Data provided
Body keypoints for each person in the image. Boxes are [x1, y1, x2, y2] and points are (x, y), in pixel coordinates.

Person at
...
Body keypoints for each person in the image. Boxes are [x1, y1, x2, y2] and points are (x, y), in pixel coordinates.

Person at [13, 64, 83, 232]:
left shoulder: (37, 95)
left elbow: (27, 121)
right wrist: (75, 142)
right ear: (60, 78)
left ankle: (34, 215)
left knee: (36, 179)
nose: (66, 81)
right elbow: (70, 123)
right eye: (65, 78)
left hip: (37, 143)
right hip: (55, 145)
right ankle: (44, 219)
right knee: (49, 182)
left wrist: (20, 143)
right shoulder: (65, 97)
---
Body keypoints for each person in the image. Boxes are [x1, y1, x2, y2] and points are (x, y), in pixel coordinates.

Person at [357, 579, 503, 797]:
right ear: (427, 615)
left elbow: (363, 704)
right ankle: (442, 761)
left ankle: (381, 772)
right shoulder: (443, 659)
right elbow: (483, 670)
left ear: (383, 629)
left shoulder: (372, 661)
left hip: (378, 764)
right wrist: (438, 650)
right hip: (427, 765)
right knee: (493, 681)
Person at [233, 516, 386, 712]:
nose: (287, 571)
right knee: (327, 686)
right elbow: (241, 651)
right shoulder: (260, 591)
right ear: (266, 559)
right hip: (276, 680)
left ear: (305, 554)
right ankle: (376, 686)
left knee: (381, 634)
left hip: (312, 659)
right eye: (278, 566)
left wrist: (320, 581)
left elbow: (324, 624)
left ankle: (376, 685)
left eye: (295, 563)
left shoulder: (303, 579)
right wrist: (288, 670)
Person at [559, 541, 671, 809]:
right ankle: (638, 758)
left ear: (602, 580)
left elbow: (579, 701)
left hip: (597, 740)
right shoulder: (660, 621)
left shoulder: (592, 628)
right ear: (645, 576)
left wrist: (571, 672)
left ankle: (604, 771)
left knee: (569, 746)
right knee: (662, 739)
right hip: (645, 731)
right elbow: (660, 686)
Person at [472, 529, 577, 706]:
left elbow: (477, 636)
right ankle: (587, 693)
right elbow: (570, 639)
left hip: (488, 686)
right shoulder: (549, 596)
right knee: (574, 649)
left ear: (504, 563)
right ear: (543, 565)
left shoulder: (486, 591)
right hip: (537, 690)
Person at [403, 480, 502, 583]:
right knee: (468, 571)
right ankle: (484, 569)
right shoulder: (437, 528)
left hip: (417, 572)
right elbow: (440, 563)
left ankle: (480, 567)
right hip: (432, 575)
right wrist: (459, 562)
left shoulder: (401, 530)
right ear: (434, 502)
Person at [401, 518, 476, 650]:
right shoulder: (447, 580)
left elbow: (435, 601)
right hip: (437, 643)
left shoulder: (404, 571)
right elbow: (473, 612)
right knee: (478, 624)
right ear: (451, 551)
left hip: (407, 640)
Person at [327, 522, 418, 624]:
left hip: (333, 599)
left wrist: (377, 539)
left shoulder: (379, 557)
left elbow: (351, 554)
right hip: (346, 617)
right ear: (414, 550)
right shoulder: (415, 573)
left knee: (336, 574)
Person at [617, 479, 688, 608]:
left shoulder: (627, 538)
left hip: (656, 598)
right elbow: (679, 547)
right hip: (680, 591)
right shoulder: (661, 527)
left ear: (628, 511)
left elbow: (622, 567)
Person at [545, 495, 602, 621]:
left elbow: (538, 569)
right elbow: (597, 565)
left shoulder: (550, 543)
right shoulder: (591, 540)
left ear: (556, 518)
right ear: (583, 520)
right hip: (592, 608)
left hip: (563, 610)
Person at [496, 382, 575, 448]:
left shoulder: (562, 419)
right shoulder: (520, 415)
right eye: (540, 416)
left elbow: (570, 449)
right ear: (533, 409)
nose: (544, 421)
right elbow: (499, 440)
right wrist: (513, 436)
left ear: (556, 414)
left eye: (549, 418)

Assignment
Of the entries above, repeat exactly the lines between the line with "right elbow: (679, 547)" and the line with "left eye: (549, 418)", inclusive, and no others.

Reply
right elbow: (679, 547)
right hip: (680, 591)
right shoulder: (661, 527)
left ear: (628, 511)
left elbow: (622, 567)
Person at [545, 495, 602, 621]:
left elbow: (538, 569)
right elbow: (597, 565)
left shoulder: (550, 543)
right shoulder: (591, 540)
left ear: (556, 518)
right ear: (583, 520)
right hip: (592, 608)
left hip: (563, 610)
Person at [496, 382, 575, 448]:
left shoulder: (562, 419)
right shoulder: (520, 415)
right eye: (540, 416)
left elbow: (570, 449)
right ear: (533, 409)
nose: (544, 421)
right elbow: (499, 440)
right wrist: (513, 436)
left ear: (556, 414)
left eye: (549, 418)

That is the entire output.